Chairman of the SPD Parliamentary Group in the Bundestag
- In office 19 July 2002 – 23 September 2002
- Chancellor: Gerhard Schröder
- Preceded by: Peter Struck
- Succeeded by: Franz Müntefering

Personal details
- Born: 9 April 1944 (age 82) Parsberg
- Party: Social Democratic Party
- Alma mater: LMU Munich; University of Bonn
- Profession: Lawyer

= Ludwig Stiegler =

German politician

Ludwig Stiegler (born 9 April 1944 in Parsberg) is a German politician.
He was chairman of the SPD's group in the Bundestag in 2002 and deputy chairman - with the exception of the period as a chairman - from 1998 to 2007. From 2003 to 2009, Stiegler was chairman of the SPD Bavaria.
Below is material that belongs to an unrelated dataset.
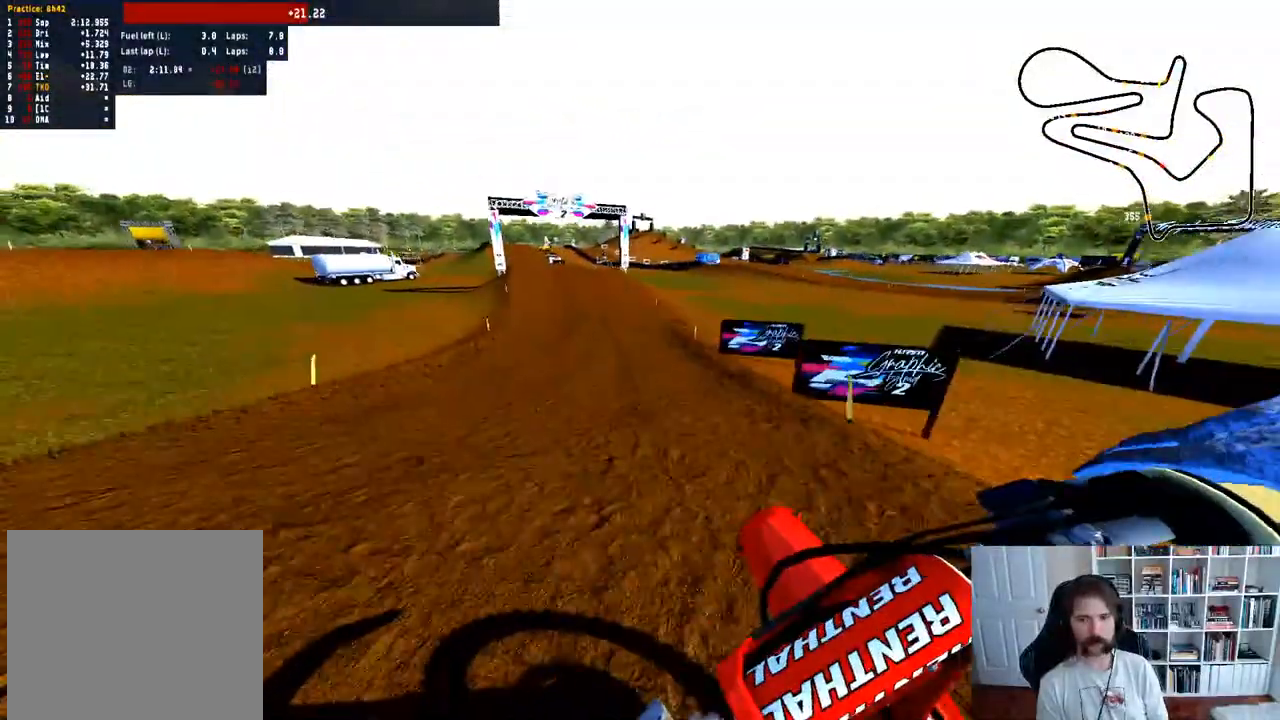
{"buttons": ["R2"], "left_stick": "center", "right_stick": "center", "events": [[100, "left_stick", "right"], [183, "R2", "down"], [233, "left_stick", "center"], [383, "left_stick", "left"], [483, "left_stick", "center"]]}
==Education and early career==
Stiegler finished high school in 1964. From 1964 to 1967 he was a soldier of the Bundeswehr. Afterwards he studied law, sociology and political science in Bonn and Munich. He finished in 1976 with the second juridical Staatsexamen (Bar examination). Since that he has worked as a lawyer.

==Political career==
In 1964 Stiegler joined the SPD. Since 1999 he has been a member of the federal executive board and in 2005 he became a member of the SPD-Presidium. For a short period he was chairman of the party's parliamentary group (July–October 2002), before and afterwards he acted as deputy chairman (1998-2007). Stiegler has been a member of the Bundestag since 1980. In 2003 he was elected chairman of the SPD in the state of Bavaria and held this office until 2009.

==Controversies==
Stiegler has been criticized several times for controversial statements. In July 2002 he said that the CDU and FDP didn't have the right to criticize then Federal Minister of the Interior and former RAF-lawyer Otto Schily in relation to the attempt to ban the far-right NPD, because "the forerunners of CDU and FDP helped bring Adolf Hitler to power."

In July 2005 he said that the only thing that came to his mind in relation to the CDU/CSU's slogan during the election campaign Sozial ist, was Arbeit schafft! ("Social is that which creates work") was the line at the door to Nazi Germany's death camp Auschwitz-Birkenau: "Arbeit macht frei" ("Work makes free").